## WHAT YOU NEED TO DO
Write the listing out again word for word, excluding any pictures.

==== AVAILABLE DATA ====

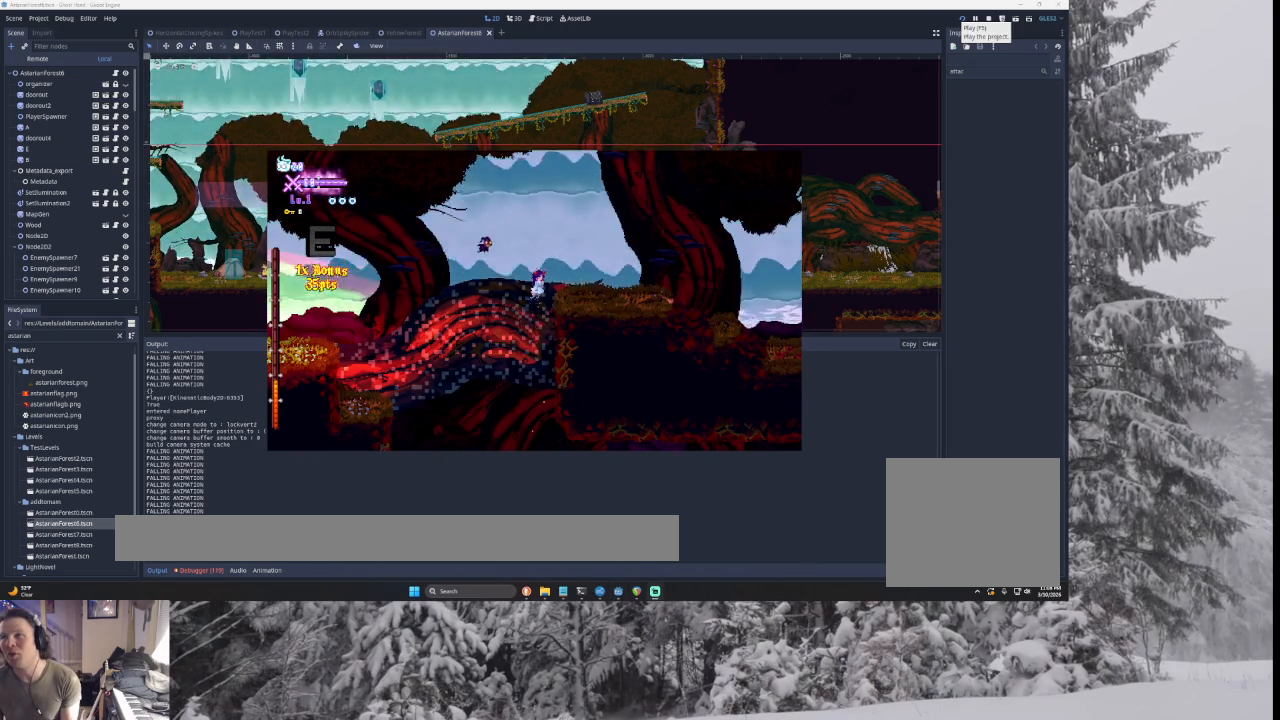
{"buttons": [], "left_stick": "center", "right_stick": "center", "events": []}
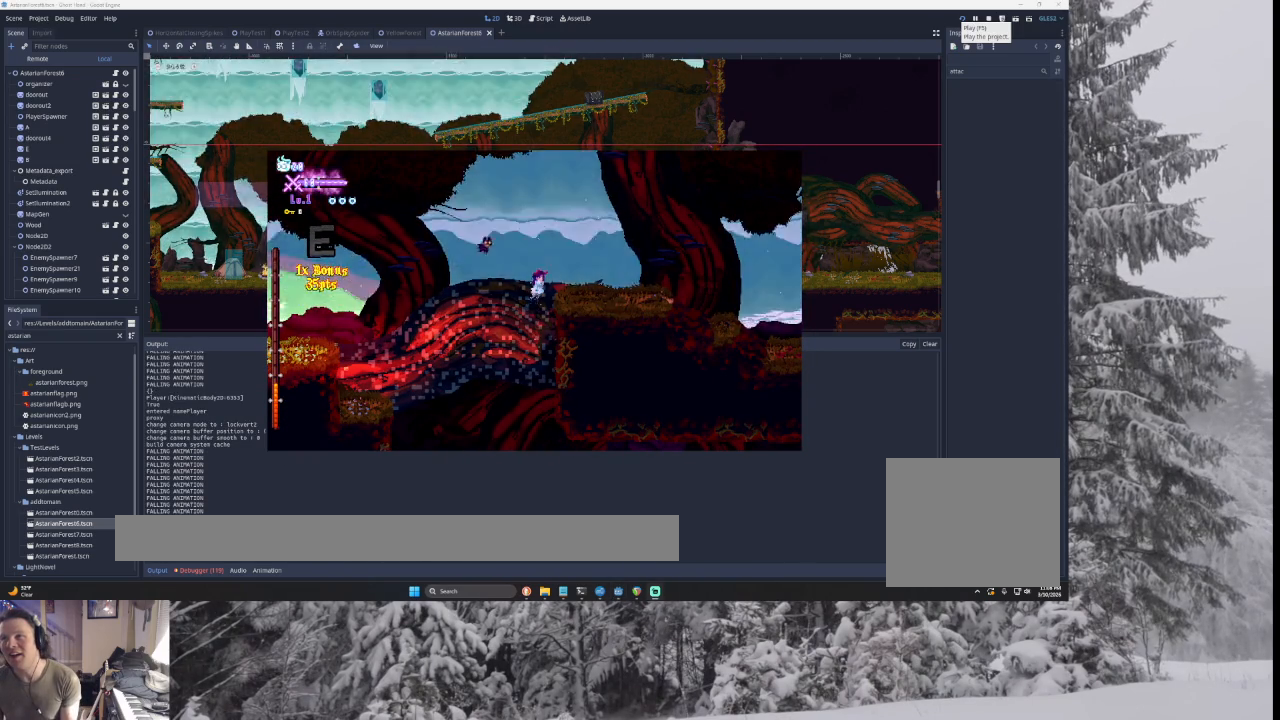
{"buttons": [], "left_stick": "center", "right_stick": "center", "events": []}
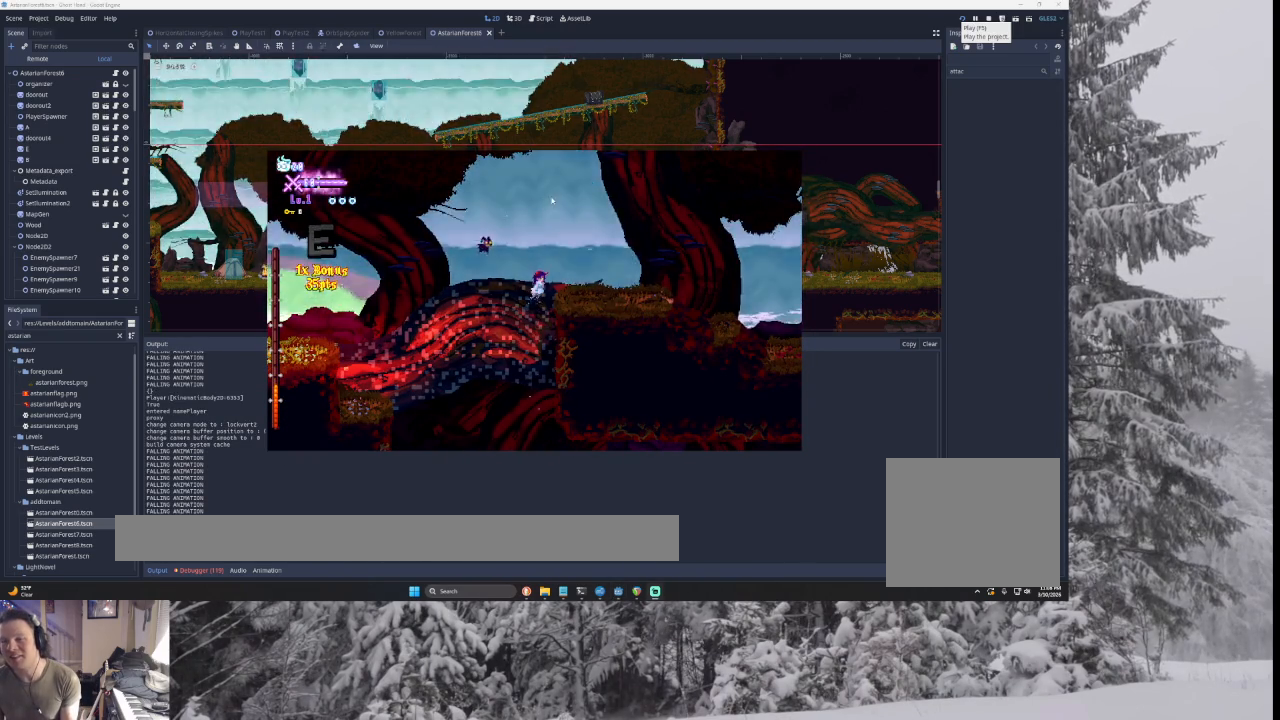
{"buttons": [], "left_stick": "right", "right_stick": "center", "events": [[267, "left_stick", "right"]]}
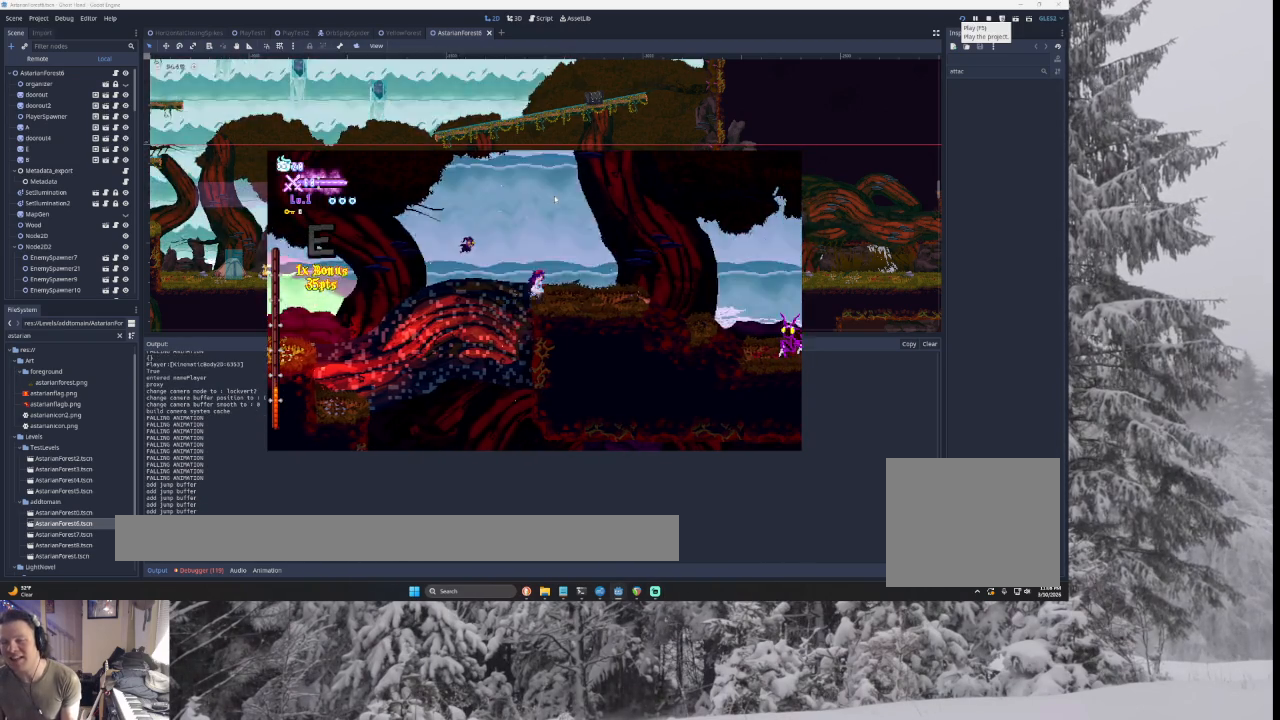
{"buttons": [], "left_stick": "center", "right_stick": "center", "events": [[100, "left_stick", "center"], [167, "left_stick", "right"], [400, "left_stick", "center"]]}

====

## WRITTEN REPLY
{"buttons": [], "left_stick": "center", "right_stick": "center", "events": []}
{"buttons": [], "left_stick": "center", "right_stick": "center", "events": []}
{"buttons": [], "left_stick": "right", "right_stick": "center", "events": [[267, "left_stick", "right"]]}
{"buttons": [], "left_stick": "center", "right_stick": "center", "events": [[100, "left_stick", "center"], [167, "left_stick", "right"], [400, "left_stick", "center"]]}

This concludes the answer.